_Document extract_

=-=-=

PICIC Commercial Bank Limited was a Pakistani bank based in Karachi, Pakistan.

Pakistan Industrial Credit and Investment Corporation (PICIC) acquired it as Gulf Commercial Bank Limited in early 2001. The bank was renamed as PICIC Commercial Bank Limited.

In 2007, the bank and its operations were merged into NIB Bank.

History
PICIC Commercial Bank Limited was incorporated in 1993 as Schön Bank Limited and commenced its business on 4 April 1994, with a paid-up capital of PKR 500 Million.

In 1997, Al Ahlia Portfolio Securities Company, Sultanate of Oman acquired the major shareholding and changed the bank’s name to Gulf Commercial Bank Limited. In February 2001, the bank’s management again changed when Pakistan Industrial Credit and Investment Corporation acquired 60% controlling shares from Al-Ahlia and changed its name to PICIC Commercial Bank in May 2001.

At the time of takeover by PICIC in February 2001, the Bank had only 15 branches. It was the 6th largest bank in the country at one time. On December 31, 2007, the operations of PICIC Commercial Bank were merged with and into NIB Bank Limited.

Functions

Services
 Commercial Financing
 Home Financing
 Car Financing
industrial financing
 Home Financing
 Telebanking
 Mobile Banking
 Motorcycle Financing
 Islamic Banking
 Deposit & Saving Products

Internet banking
As technology advanced, PICIC Commercial Bank was set to use it and make the best of it. They introduced for its customers, Online Banking solutions. With that customers could access their accounts for deposits, withdrawals or inquiries from any branch nationwide it is most wide bank in today it is closed now.

=-=-=

Dataset items

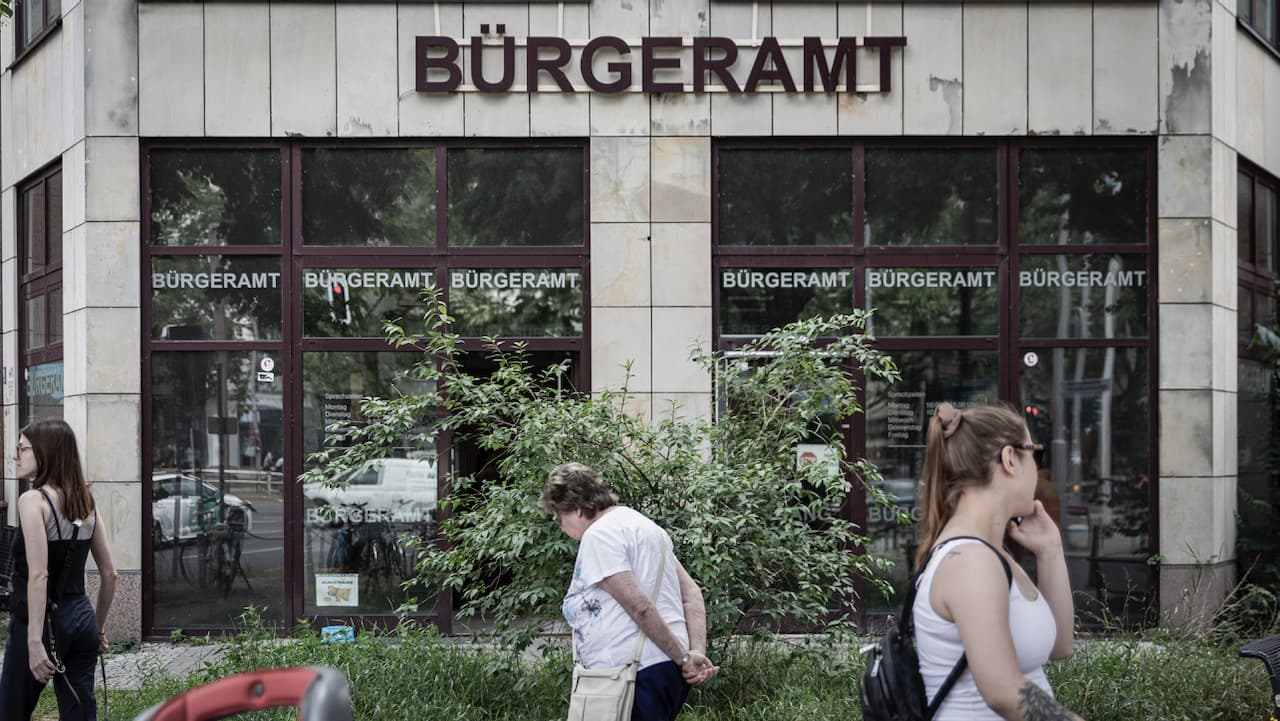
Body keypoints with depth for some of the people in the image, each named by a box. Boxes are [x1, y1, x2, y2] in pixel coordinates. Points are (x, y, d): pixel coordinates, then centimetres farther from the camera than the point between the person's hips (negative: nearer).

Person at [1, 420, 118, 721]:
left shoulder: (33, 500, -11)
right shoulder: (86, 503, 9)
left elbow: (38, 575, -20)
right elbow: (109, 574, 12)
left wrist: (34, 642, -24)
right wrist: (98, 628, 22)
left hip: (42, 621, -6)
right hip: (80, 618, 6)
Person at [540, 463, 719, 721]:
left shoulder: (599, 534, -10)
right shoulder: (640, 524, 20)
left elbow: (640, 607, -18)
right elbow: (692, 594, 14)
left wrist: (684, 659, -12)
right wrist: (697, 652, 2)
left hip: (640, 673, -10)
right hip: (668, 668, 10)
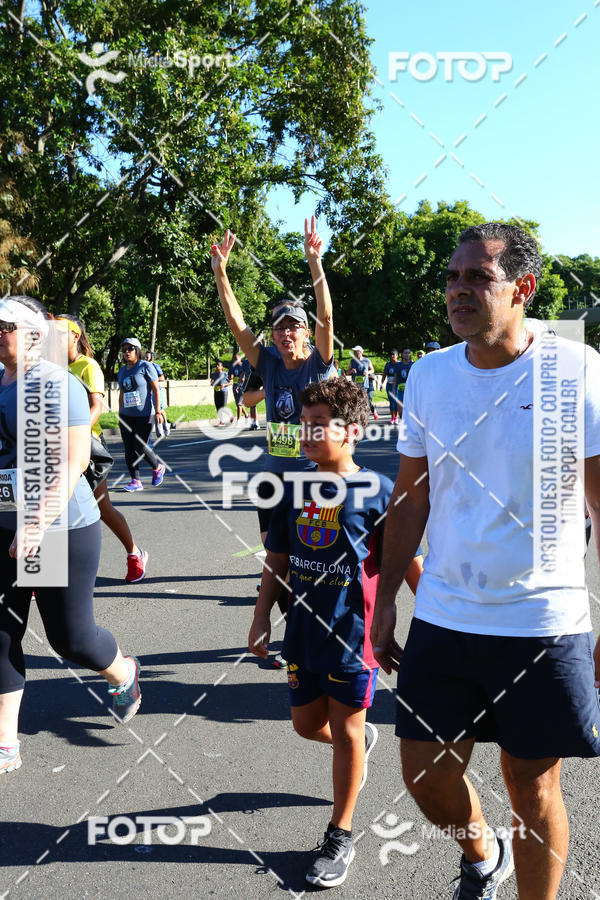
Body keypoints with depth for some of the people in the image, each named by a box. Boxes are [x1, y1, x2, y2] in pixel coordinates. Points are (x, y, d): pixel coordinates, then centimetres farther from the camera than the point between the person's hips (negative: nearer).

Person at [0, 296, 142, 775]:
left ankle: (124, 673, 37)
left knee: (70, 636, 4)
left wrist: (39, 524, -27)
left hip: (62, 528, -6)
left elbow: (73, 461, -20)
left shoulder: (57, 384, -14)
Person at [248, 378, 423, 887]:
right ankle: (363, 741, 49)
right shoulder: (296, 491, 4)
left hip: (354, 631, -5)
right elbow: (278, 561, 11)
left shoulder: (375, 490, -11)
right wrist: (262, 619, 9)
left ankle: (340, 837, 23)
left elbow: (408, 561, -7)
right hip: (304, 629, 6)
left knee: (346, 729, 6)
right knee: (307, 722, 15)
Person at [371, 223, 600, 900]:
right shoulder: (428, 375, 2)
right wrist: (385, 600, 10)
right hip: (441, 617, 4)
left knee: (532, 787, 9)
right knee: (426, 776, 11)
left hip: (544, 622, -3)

=-=-=

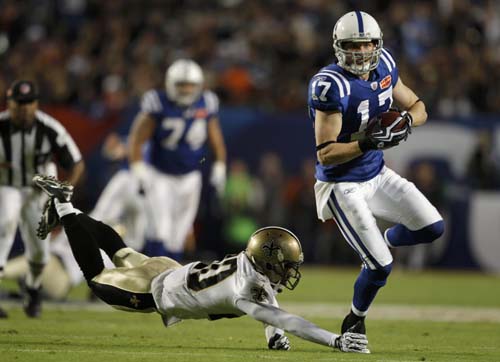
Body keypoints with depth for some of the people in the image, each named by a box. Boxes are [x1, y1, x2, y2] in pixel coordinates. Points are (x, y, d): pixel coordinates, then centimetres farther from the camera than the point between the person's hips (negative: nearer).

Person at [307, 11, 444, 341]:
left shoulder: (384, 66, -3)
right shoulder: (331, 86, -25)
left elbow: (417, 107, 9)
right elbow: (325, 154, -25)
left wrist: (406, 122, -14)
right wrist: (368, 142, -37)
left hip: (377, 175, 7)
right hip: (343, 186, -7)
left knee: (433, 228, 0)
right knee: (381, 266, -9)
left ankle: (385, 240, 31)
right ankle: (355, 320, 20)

=-=-=

_Directions_
In the PICIC Commercial Bank text, turn the paragraph beginning "In 1997, Al Ahlia Portfolio Securities Company" into a short bulleted list that keeps its main facts. Work from the PICIC Commercial Bank text only.

_Response area_
- 1997: Al Ahlia Portfolio Securities Company of the Sultanate of Oman acquired the major shareholding and renamed the bank Gulf Commercial Bank Limited.
- February 2001: Pakistan Industrial Credit and Investment Corporation bought 60% controlling shares from Al-Ahlia, changing the bank's management.
- May 2001: The bank was renamed PICIC Commercial Bank.